As
I got reacquainted with my short lost cousins it became evident that
we were living in very different realities. The cousin closest in age
to me had an odd and time consuming hobby which was hilarious. He was
keeping an imaginary journal in the persona of one of his goofy
neighbors. He would write comical musings that he imagined that kid
would have and as I remember the project was quite extensive
stretching over several notebooks. That was some insane dedication to
a joke. The next difference was that my cousin was very tall and was
actually on the basketball team for his high school which contrasted
with my perpetually being cut from the tryout process. On a team of
mostly black kids my cousin joked that he was the token white guy.

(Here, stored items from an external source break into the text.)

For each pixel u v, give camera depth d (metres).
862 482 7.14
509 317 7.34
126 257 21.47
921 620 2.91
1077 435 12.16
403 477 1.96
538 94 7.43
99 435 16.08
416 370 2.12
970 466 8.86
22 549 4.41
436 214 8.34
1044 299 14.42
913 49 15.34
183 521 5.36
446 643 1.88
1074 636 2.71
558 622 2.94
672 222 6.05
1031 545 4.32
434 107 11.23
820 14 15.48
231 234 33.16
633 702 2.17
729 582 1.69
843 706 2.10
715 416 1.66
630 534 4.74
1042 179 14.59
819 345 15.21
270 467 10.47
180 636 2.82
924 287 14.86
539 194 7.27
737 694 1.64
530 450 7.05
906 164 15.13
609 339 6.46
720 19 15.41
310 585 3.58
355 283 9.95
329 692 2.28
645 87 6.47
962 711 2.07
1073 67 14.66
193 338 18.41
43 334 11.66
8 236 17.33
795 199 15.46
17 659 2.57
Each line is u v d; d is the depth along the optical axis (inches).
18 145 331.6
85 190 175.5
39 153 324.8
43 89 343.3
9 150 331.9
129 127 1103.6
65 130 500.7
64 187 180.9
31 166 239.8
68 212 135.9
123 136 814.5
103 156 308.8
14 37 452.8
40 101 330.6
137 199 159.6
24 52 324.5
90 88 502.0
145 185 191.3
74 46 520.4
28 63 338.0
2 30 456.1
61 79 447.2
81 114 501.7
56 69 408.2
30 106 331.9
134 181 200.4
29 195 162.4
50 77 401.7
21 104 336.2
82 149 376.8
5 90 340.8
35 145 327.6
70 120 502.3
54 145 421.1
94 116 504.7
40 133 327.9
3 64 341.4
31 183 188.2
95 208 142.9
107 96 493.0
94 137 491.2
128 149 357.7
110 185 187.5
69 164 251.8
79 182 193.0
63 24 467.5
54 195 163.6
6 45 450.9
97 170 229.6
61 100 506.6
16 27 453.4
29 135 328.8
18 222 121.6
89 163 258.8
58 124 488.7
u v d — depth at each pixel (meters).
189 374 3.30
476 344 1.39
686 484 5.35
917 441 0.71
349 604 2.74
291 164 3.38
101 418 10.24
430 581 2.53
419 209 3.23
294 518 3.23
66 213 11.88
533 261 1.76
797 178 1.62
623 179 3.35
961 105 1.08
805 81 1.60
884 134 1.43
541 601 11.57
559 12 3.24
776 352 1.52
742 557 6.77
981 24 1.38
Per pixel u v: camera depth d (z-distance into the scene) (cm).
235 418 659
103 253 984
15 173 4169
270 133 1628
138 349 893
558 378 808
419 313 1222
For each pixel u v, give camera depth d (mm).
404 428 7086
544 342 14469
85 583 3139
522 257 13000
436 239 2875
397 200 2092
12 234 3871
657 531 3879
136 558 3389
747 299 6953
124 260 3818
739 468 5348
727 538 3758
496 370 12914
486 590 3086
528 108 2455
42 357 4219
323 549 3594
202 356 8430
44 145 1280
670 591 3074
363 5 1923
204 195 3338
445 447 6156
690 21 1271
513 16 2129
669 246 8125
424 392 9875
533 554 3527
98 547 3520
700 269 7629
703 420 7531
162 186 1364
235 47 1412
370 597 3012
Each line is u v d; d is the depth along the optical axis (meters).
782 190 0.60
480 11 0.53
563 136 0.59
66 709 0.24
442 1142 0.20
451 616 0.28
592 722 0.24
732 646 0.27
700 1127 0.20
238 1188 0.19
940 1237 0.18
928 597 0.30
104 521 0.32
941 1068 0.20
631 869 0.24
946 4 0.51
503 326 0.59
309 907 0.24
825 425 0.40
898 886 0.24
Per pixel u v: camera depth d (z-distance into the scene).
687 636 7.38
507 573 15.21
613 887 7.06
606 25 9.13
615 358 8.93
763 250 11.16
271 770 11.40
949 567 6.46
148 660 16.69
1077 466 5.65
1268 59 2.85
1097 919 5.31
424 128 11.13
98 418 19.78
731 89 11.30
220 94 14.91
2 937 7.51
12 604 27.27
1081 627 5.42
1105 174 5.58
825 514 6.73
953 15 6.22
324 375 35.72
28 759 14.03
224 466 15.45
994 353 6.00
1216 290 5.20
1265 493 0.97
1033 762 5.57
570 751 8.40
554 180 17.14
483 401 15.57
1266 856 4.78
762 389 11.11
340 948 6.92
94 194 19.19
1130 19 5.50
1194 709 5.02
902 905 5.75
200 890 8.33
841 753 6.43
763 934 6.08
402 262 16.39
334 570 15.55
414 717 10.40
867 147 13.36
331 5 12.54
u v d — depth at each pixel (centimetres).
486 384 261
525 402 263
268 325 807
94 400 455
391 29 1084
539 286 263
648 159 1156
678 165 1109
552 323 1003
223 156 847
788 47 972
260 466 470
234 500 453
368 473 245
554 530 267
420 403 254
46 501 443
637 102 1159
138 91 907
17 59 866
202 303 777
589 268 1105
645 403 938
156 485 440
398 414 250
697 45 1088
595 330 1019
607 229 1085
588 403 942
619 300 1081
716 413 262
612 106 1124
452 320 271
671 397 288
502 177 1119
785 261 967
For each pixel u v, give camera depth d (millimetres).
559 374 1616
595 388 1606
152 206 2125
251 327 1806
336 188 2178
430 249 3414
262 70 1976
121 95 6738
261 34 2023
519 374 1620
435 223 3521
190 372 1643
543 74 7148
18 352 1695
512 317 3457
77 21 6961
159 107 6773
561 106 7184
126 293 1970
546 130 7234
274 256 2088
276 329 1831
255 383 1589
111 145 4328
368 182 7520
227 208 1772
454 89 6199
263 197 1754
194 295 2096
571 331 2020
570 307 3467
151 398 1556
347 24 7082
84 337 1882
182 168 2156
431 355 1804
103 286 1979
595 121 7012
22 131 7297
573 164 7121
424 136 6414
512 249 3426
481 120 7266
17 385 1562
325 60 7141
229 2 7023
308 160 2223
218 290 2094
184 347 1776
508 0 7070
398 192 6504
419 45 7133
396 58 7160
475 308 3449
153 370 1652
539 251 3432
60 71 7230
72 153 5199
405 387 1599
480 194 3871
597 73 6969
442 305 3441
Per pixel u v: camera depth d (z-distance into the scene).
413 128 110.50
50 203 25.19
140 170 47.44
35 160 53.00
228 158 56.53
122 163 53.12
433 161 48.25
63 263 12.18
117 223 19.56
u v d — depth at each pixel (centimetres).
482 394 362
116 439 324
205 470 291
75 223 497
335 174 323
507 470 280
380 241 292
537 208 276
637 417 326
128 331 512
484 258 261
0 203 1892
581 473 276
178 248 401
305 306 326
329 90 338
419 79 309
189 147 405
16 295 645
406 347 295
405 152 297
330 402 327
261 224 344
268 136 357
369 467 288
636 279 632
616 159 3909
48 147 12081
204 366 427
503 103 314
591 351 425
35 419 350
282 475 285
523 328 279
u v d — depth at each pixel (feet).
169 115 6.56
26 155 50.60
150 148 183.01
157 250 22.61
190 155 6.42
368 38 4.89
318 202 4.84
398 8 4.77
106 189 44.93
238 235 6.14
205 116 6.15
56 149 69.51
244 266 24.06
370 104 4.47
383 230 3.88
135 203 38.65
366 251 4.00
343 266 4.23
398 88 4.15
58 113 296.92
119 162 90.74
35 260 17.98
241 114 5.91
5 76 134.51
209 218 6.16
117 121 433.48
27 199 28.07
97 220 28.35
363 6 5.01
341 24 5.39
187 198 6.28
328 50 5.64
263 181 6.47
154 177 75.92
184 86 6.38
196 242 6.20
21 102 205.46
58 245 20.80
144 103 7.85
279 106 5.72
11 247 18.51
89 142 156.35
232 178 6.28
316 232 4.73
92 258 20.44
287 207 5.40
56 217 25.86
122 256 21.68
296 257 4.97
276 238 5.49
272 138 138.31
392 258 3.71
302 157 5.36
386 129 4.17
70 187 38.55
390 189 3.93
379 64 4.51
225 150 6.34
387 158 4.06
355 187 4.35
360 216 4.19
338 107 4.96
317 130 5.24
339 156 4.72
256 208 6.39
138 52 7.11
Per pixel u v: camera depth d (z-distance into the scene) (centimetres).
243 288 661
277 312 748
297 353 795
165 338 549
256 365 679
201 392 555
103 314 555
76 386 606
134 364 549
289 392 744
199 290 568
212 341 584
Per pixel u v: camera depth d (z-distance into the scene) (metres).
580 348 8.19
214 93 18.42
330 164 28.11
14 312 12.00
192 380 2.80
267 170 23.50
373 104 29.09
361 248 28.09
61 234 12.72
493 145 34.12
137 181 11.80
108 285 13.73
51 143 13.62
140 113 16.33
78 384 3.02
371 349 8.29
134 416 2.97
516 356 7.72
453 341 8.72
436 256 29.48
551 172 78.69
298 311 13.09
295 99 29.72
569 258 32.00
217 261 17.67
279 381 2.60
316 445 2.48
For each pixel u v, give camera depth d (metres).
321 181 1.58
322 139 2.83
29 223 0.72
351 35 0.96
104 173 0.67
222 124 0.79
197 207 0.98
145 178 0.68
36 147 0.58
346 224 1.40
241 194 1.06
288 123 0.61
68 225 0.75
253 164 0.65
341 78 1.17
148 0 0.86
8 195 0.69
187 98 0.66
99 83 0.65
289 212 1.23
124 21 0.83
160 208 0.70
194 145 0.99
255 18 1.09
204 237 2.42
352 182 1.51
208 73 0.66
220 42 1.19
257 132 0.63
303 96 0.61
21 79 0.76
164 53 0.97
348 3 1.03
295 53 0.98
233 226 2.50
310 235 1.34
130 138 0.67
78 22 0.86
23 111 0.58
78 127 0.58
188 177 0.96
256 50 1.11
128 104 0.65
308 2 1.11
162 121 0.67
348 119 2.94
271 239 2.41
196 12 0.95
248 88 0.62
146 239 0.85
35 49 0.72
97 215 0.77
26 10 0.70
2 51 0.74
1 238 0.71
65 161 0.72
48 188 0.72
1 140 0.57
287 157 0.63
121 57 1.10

The most dramatic difference in our lives and culture was probably
that instead of mocking the band a venerable and cherished tradition
in my school, they actually thought it was cool. Whoa. They talked
about band in practical terms, they told stories about band and had
friends over to jam a little bit on band instruments. I am not
talking about the universally cool jamming instruments, such as the
guitar, lute, lyre, bass and drums. I am talking about horns. I am
absolutely not musically talented and this strange and wondrous
paradigm shift was creating internal conflict as a struggled to not
try and give into my culture imperative to make fun of the band and
what just about everyone called 'band fags'. I just had to accept
that we were just a little more advanced as a culture out west and
like an anthropologist visiting the deepest jungles of Brazil and
encountering the isolated and backwards natives living at one with
nature - I needed to pity them not mock them. I think I was polite
and didn't make fun of anyone's band related skill, desires, or
aspirations and chalked up the behavior to a certain deep swamp
delirium brought on by the heat, humidity and the incessant drone of
insects.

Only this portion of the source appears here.